*Task*
Extend the text below on caching peer-to-peer traffic beyond its last sentence.

*Text*
• • • • •

Revision as of 11:05, 5 July 2008

Peer-to-peer (P2P) file sharing systems generate a major portion of the Internet traffic, and this portion is expected to increase in the future. The sheer volume and expected high growth of P2P traffic have negative consequences, including: (i) significantly increased load on the Internet backbone, hence, higher chances of congestion; and (ii) increased cost on Internet Service Providers (ISPs), hence, higher service charges for all Internet users.

A potential solution for alleviating those negative impacts is to cache a fraction of the P2P traffic such that future requests for the same objects could be served from a cache in the requester’s autonomous system (AS). Caching in the Internet has mainly been considered for web and video streaming traffic, with little attention to the P2P traffic. Many caching algorithms for web traffic and for video streaming systems have been proposed and analyzed. Directly applying such algorithms to cache P2P traffic may not yield the best cache performance, because of the different traffic characteristics and caching objectives. For instance, reducing user-perceived access latency is a key objective for web caches. Consequently, web caching algorithms often incorporate information about the cost (latency) of a cache miss when deciding which object to cache/evict. Although latency is important to P2P users, the goal of a P2P cache is often focused on the ISP’s primary concern; namely, the amount of bandwidth consumed by large P2P transfers. Consequently, the byte hit rate, i.e., the number of bytes served from the cache to the total number of transfered bytes, is more important than latency.

• • • • •

*Given information*

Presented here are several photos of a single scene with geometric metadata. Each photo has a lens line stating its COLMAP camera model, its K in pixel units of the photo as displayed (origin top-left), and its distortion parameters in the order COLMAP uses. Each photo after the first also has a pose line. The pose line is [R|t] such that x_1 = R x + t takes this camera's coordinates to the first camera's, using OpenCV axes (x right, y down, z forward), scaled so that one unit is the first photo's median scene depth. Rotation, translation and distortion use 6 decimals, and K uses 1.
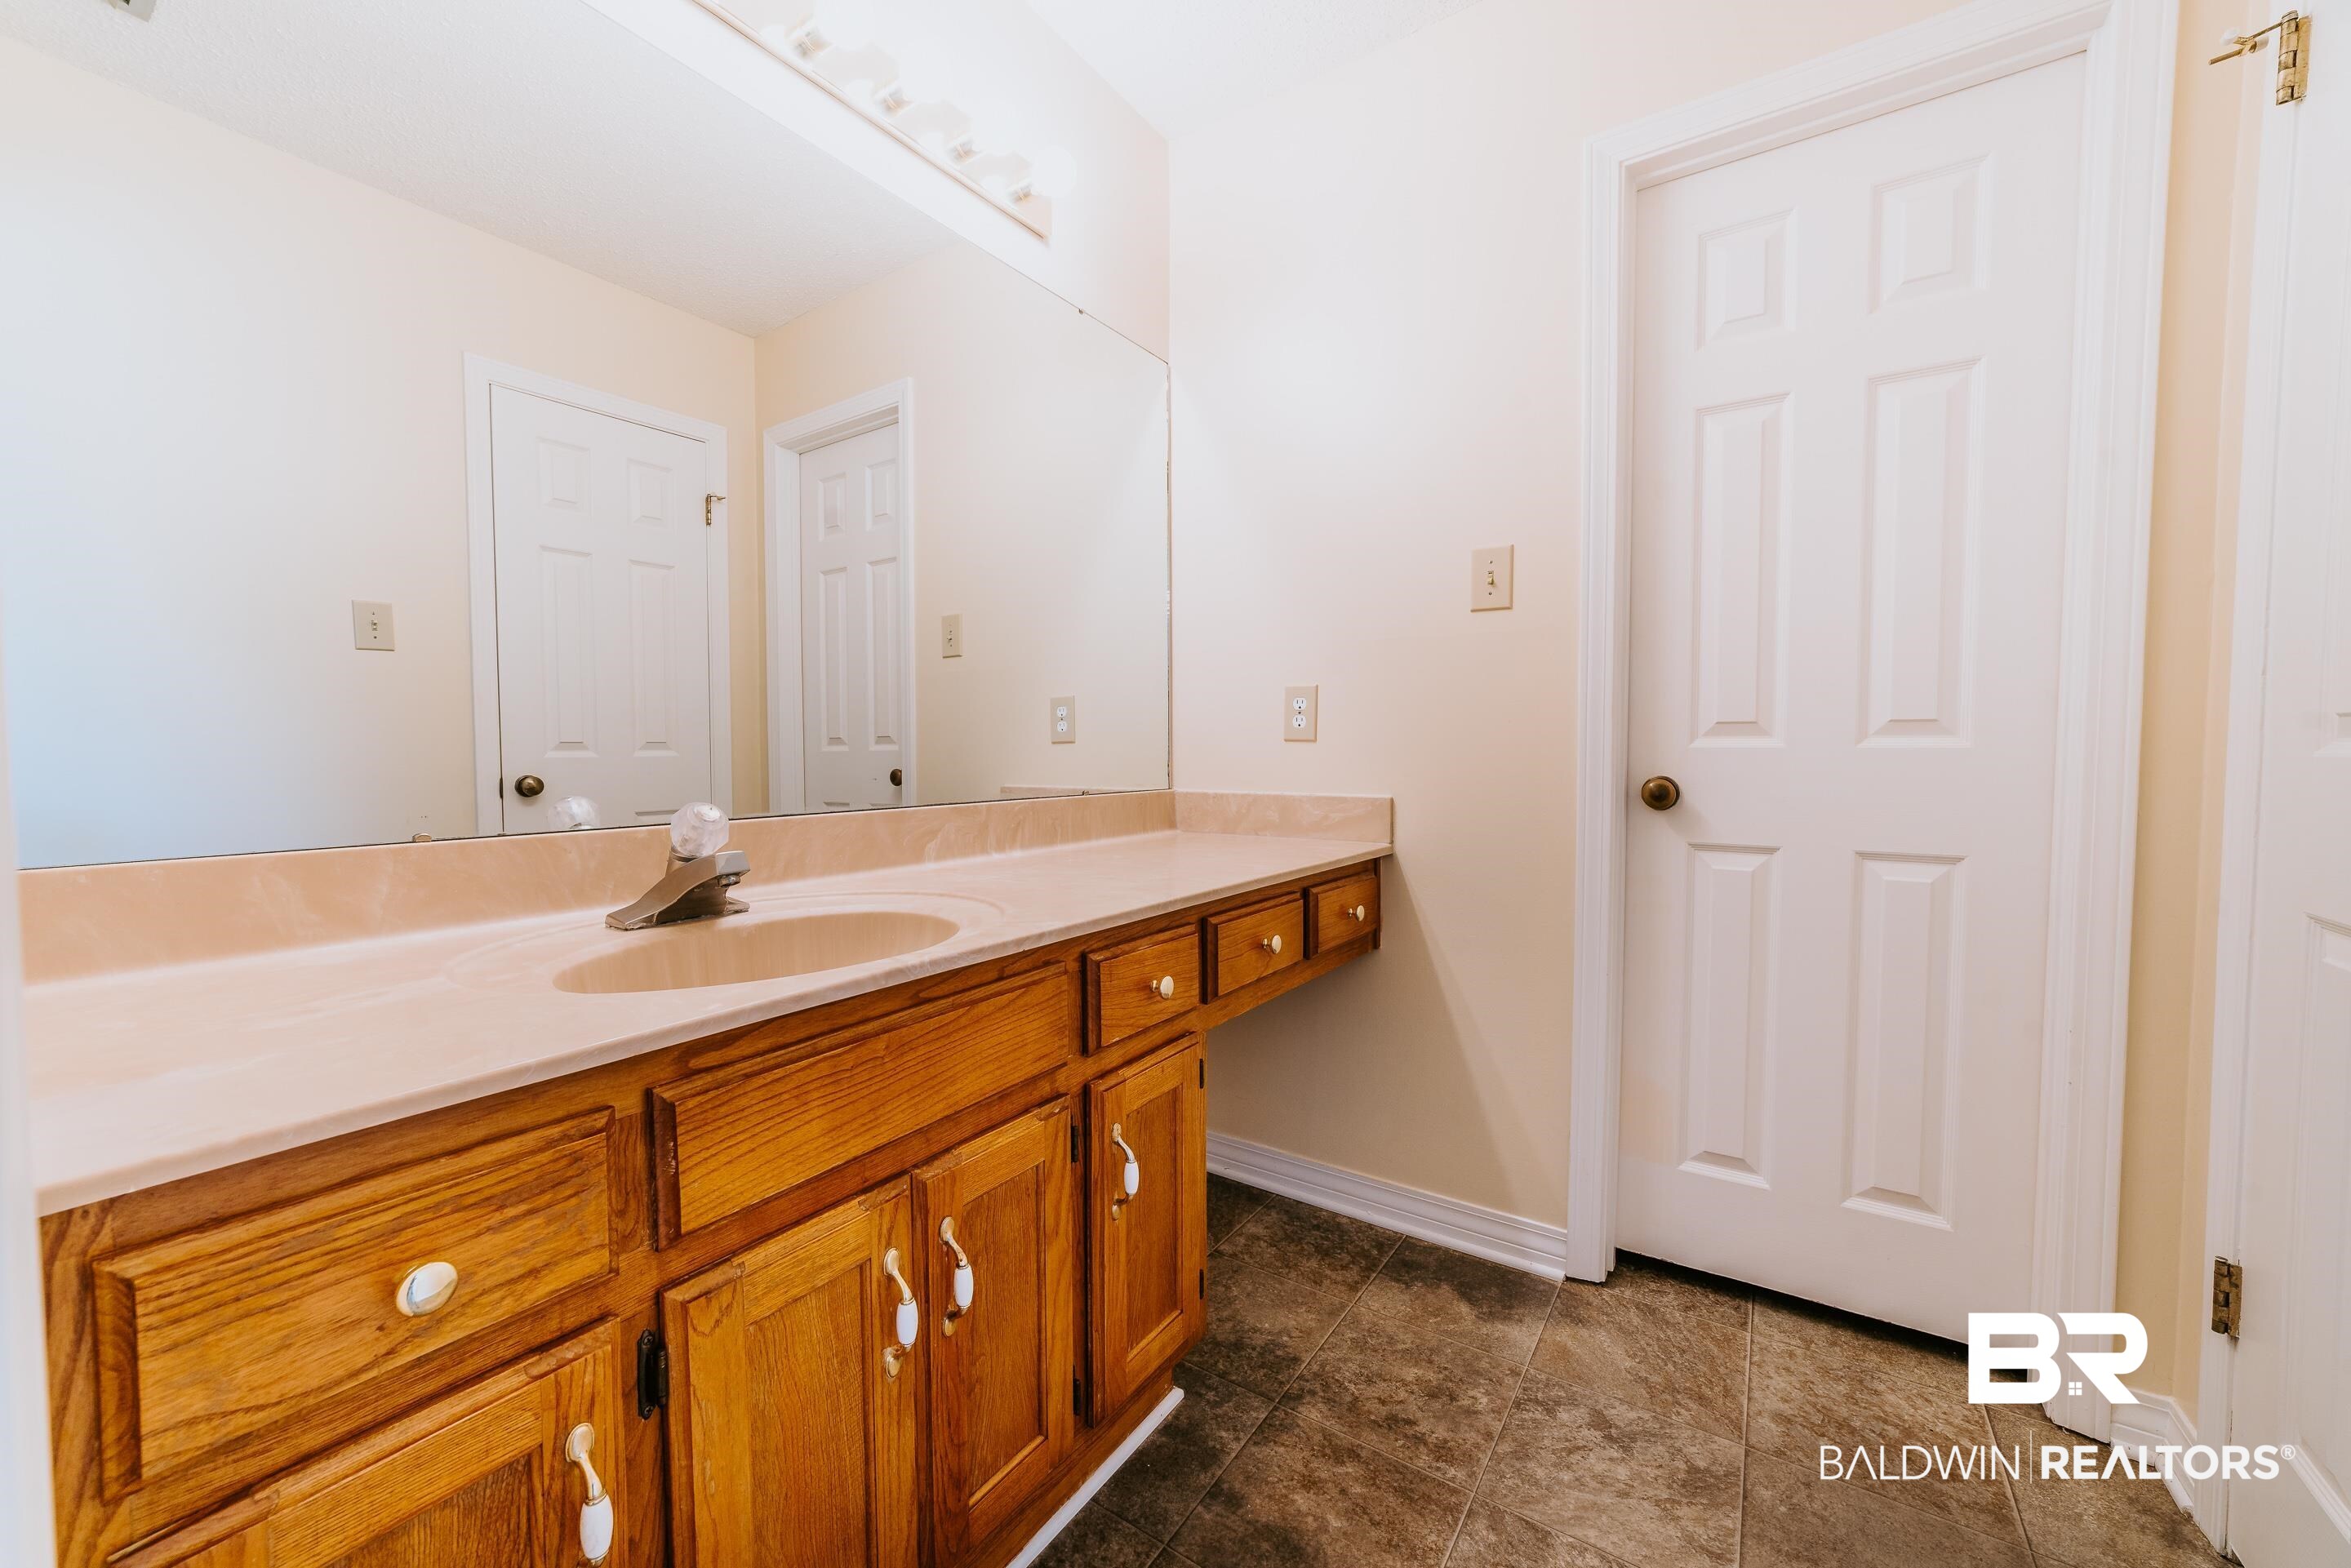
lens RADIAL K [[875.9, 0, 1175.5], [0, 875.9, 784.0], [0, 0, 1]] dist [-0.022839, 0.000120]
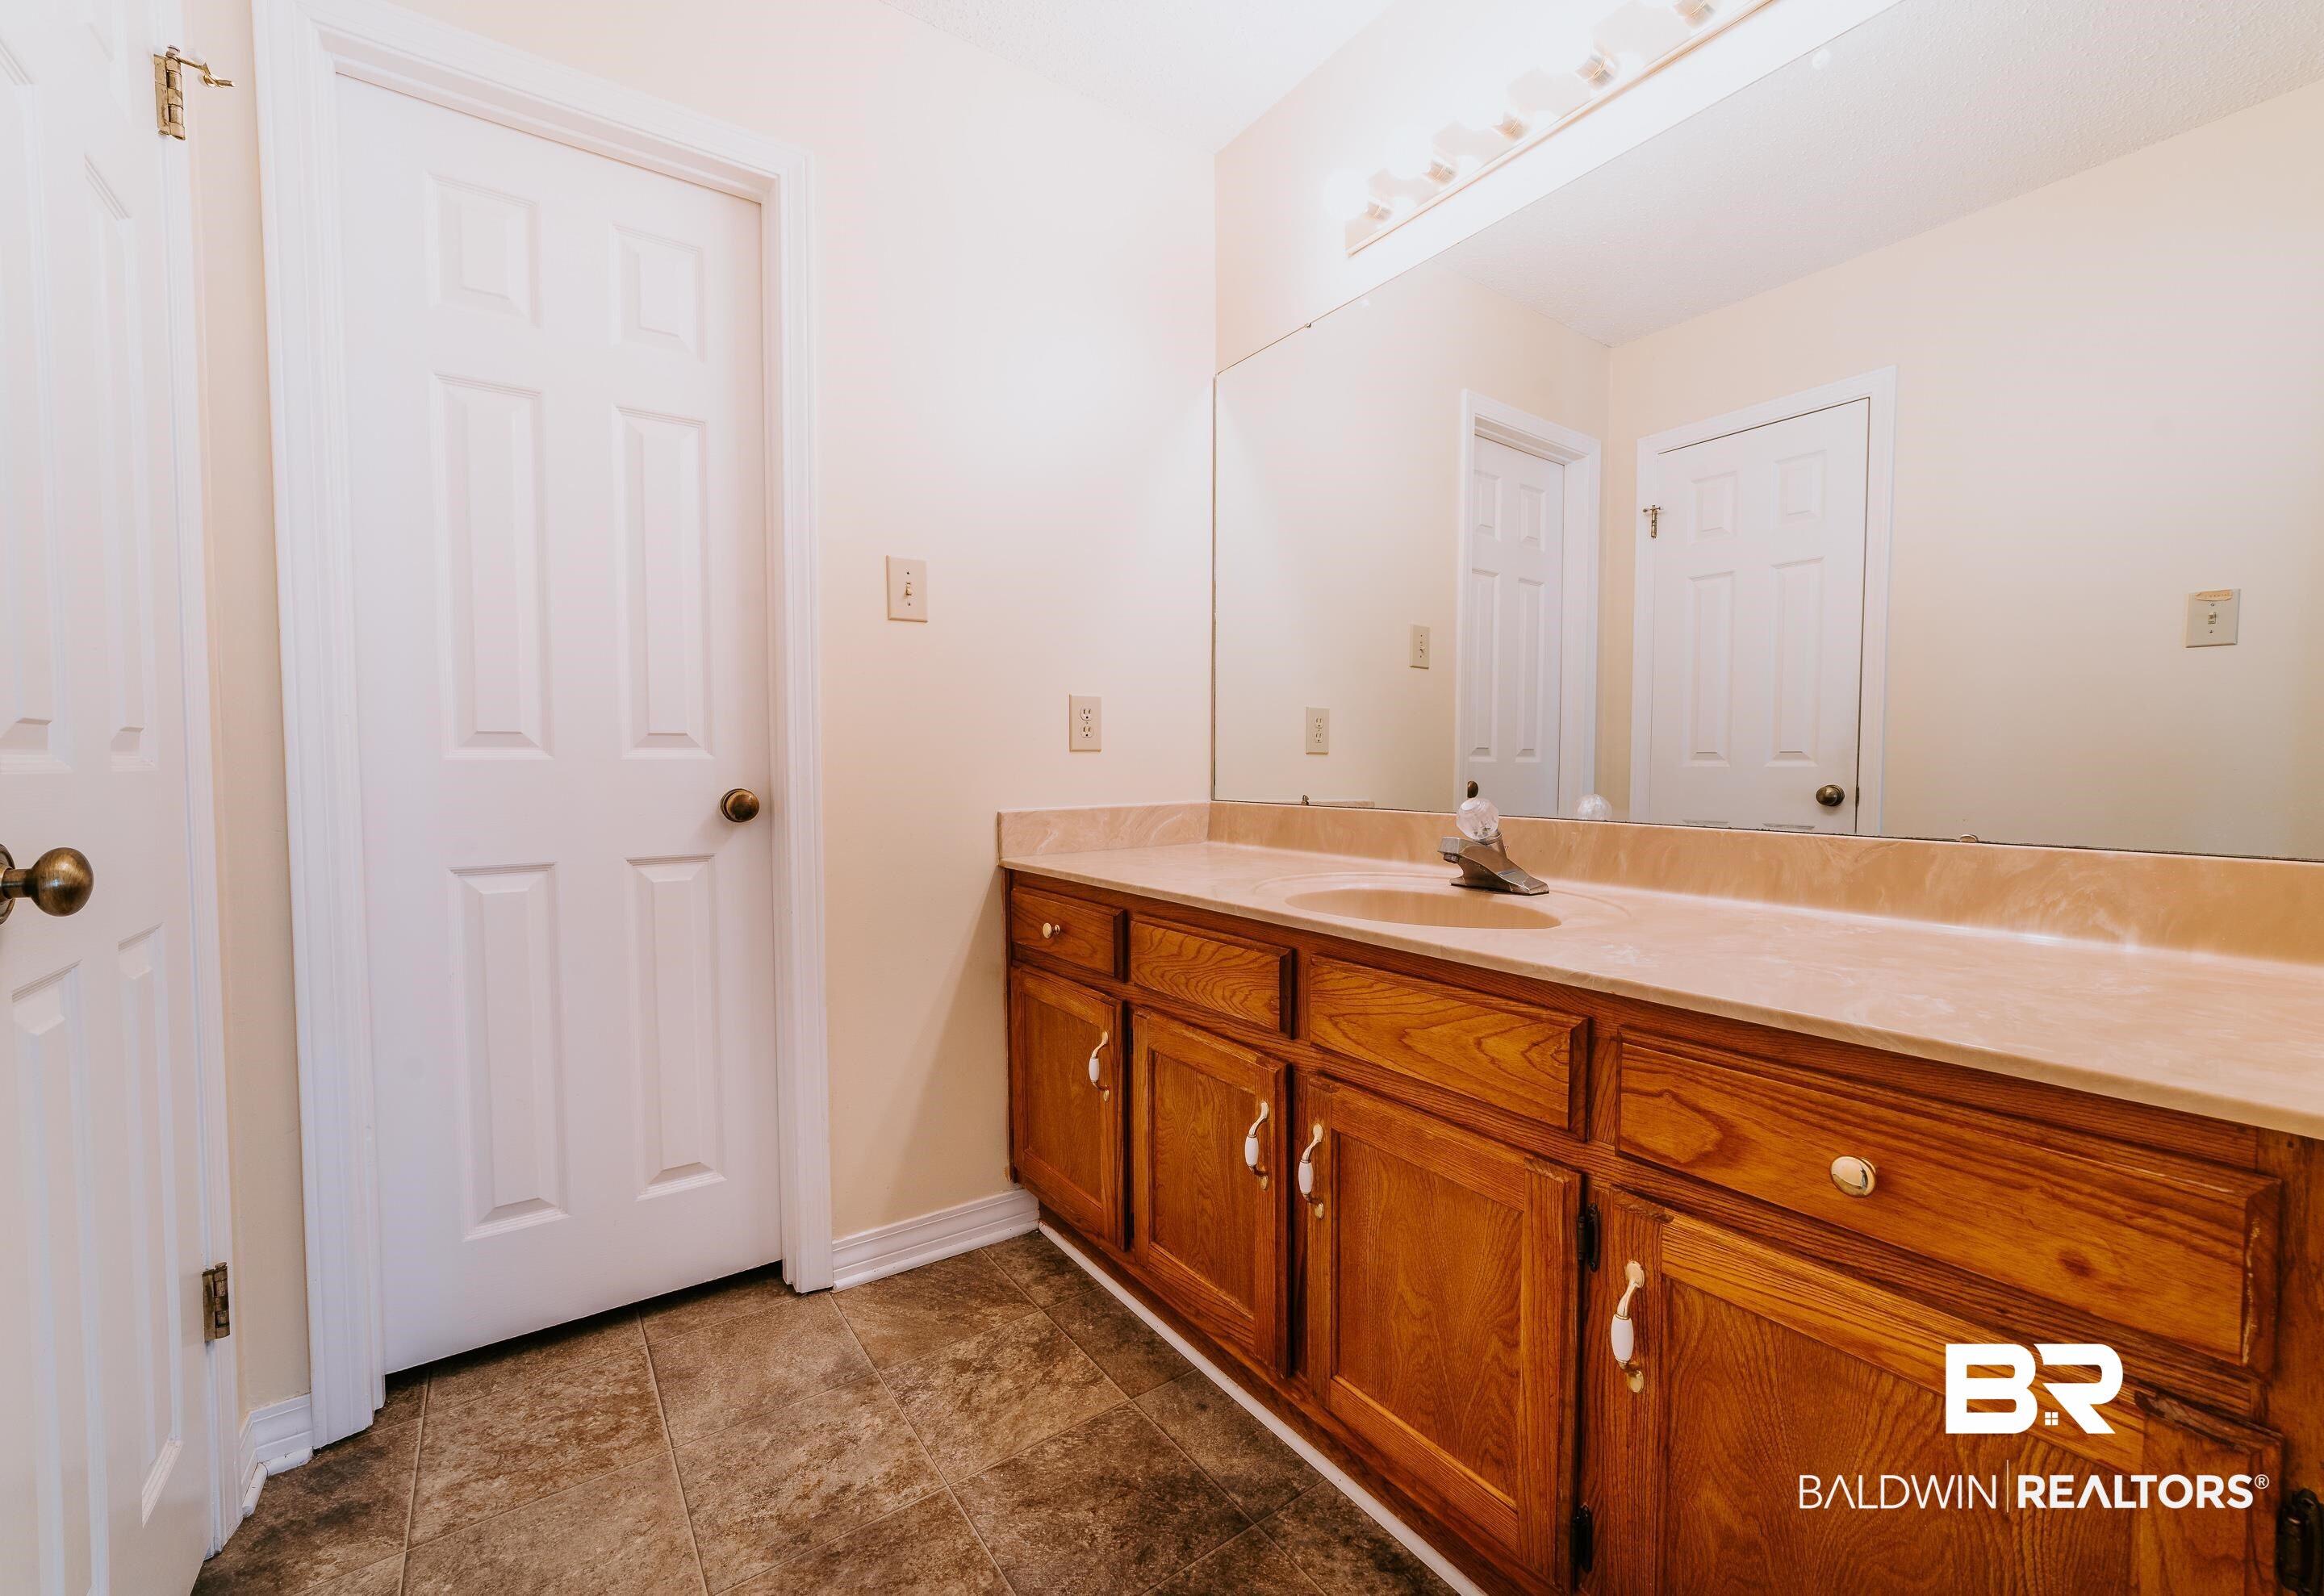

• • • • •

*Response below*
We are developing caching algorithms that capitalize on the P2P traffic characteristics. We are also exploring the potential of cooperative caching of P2P traffic, where multiple caches deployed in different ASes (which could have a peering relatioship) or within a large AS (e.g., a Tier-1 ISP) cooperate to serve traffic from each other`s clients. Cooperation reduces the load on expensive inter-ISP links. Furthermore, we are implementing all of our algorithms and ideas in a prototype caching system.


People

  • Cheng-Hsin Hsu (PhD Student)
  • Kianoosh Mokhtarian (MSc Student)
  • Behrooz Noorizadeh (MSc Student, Graduated Fall 2007)
  • Osama Saleh (MSc Student, Graduated Fall 2006)


Publications

  • M. Hefeeda and O. Saleh, Traffic Modeling and Proportional Partial Caching for Peer-to-Peer Systems, IEEE/ACM Transactions on Networking, Accepted October 2007.
  • M. Hefeeda and B. Noorizadeh, Cooperative Caching: The Case for P2P Traffic, In Proc. of IEEE Conference on Local Computer Networks (LCN'08), Montreal, Canada, October 2008.

pCache Software

Overview

We have designed and implemented a proxy cache for P2P traffic, which we call pCache. pCache is to be deployed by autonomous systems (ASes) or ISPs that are interested in reducing the burden of P2P traffic. pCache would be deployed at or near the gateway router of an AS. At a high-level, a client participating in a particular P2P network issues a request to download an object. This request is intercepted by pCache. If the requested object or parts of it are stored in the cache, they are served to the requesting client. This saves bandwidth on the external (expensive) links to the Internet. If a part of the requested object is not found in the cache, the request is forwarded to the P2P network. When the response comes back, pCache may store a copy of the object for future requests from other clients in its AS. Clients inside the AS as well as external clients are not aware of pCache, i.e., pCache is fully-transparent in both directions.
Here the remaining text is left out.